Mark gave me that, ‘please explain look’ so I went in to the whole thing about once a woman goes, they have problems holding it back, hence flood gates.
“And you have conversations with other women in the toilets?” Mark asked.
“Erh yes, don’t you talk to the men?”
“NO!” Mark looked shocked.
It was then that it occurred to me that women have conversations in the toilets at two points, if they are having to wait for a cubicle to become free and after the fact when they are washing their hands. I was unsure how I had misrepresented the whole conversation in the toilet thing. Did Mark think that we all sat in a row and shouted at each other through the cubicle walls. Although to be honest I have been known to do that. I used to make Mandy sing to me whilst I was in a public toilet, that way, she couldn’t go wondering off.
Not something I would have thought about, men standing in a row at a urinal discussing the flowery smell of the hand lotion as they shake their bits. And that’s when I found out that men don’t have conversations in bathrooms. Or do they, but just don’t admit it, after all they wash their hands when they have finished, don’t they?

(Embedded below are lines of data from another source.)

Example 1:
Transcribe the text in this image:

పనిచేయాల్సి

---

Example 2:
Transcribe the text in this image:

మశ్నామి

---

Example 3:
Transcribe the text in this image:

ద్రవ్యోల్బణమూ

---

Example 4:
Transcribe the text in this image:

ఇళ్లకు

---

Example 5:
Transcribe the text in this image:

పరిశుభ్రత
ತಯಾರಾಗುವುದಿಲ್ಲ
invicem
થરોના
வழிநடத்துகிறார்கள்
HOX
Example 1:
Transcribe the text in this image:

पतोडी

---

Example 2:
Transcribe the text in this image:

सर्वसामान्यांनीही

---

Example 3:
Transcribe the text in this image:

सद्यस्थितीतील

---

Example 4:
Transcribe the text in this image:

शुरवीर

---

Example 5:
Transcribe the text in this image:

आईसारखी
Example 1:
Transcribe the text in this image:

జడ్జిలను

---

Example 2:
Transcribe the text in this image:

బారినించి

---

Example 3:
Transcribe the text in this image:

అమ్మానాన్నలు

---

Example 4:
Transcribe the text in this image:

The habit is universal, and I have decided that maybe a bit weird, for instance one girl at school would have to go dead on 1pm every day. As the bell rang for afternoon lessons she would dash off to the loo, everyday being late for her class. We didn’t think much of it and thought that it was a case of ‘just in case’, that is until we went on a school trip. No bells, no lessons to get to, just a museum full of fourteen year old school girls, and there it was, five minutes to one, the look of panic crept across her face. Actually, it did, it sort of started at the corner of her mouth on the left side. As her lip drooped her cheek flushed and her nose screwed up, her eyes widened and she just stood silently, then five minutes later, she was off, through the crowd and down the stairs and gone. Deb and I just looked at each other and said “One O’clock, toilet break.” Mrs Pink our escort for the day assumed that there had been a major disaster until we explained, after we had stopped laughing enough to calm the traumatised teacher down. The last thing Mrs Pink needed was an emergency with thirty pubescence girls on her hands.
It’s such a habit of mine that it has become a joke, as Mark does the, “Have you been to the toilet”, bit every time we go out. Just like my dad used to do, only one day my father in his great wisdom decided he was going to embarrass me in front of my friends.

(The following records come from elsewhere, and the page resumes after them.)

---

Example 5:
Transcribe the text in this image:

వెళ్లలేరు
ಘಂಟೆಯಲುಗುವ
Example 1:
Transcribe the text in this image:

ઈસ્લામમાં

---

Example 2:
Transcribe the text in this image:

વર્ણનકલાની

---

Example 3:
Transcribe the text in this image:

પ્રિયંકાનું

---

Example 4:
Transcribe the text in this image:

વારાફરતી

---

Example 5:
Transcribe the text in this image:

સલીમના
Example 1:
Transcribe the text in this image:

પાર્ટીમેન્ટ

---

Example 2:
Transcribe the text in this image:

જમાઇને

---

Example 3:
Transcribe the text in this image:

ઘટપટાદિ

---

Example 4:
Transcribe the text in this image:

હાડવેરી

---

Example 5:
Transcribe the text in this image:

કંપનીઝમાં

The girls turned up, now as far as a sixteen year old girl goes I was what you might call a Tom boy and my jeans and t-shirt being clean and without holes was a smart look. Barbara and Lindsey had decided this was an opportunity to impress the World, make up, dressed up and hair up. My father would start the pre-leaving check with, “Go to the toilet just in case”, and as I left the door he would go through the check list, key, purse and coat. As I grew up things changed. Key, purse, cigarettes. Key, purse, cigarettes, ID. Keys, purse, cash card, cigarettes, mobile phone…

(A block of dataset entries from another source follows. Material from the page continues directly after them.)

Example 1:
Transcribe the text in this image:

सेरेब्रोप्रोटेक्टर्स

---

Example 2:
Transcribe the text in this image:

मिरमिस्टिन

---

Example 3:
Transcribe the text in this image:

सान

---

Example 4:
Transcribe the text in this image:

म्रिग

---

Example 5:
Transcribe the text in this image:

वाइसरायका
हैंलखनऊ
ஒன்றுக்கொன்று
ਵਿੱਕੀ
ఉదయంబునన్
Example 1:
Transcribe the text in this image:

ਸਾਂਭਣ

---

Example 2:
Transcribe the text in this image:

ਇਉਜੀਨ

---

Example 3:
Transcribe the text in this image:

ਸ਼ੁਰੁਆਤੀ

At sixteen it was just money and key. I would pick up the cigarettes at the local shop, dad didn’t know about those back then, or so I thought. As I came down the stairs, dad started the rhetoric…
“Now have you got your key?”
“Yes dad,” I said as I pulled the chain out from around my neck with the front door key on it.
“And you have the spare money for the phone box, in case you need to call?”
John stood behind the girls and I hadn’t noticed him before, the realisation that he was there made me blush. And there it was…
“You’ve been to the toilet and you’ve got clean knickers on?”
“Dad!” The blush turned into a raging fire storm that ran rampant through my body. The girls laughed and it seemed that John felt slightly embarrassed at my embarrassment.
I could have killed my father but do you know something to this day, I still go to the toilet before I leave the house, and yes, I still make sure that if I’m going out anywhere special I always wear my best knickers. Habits huh.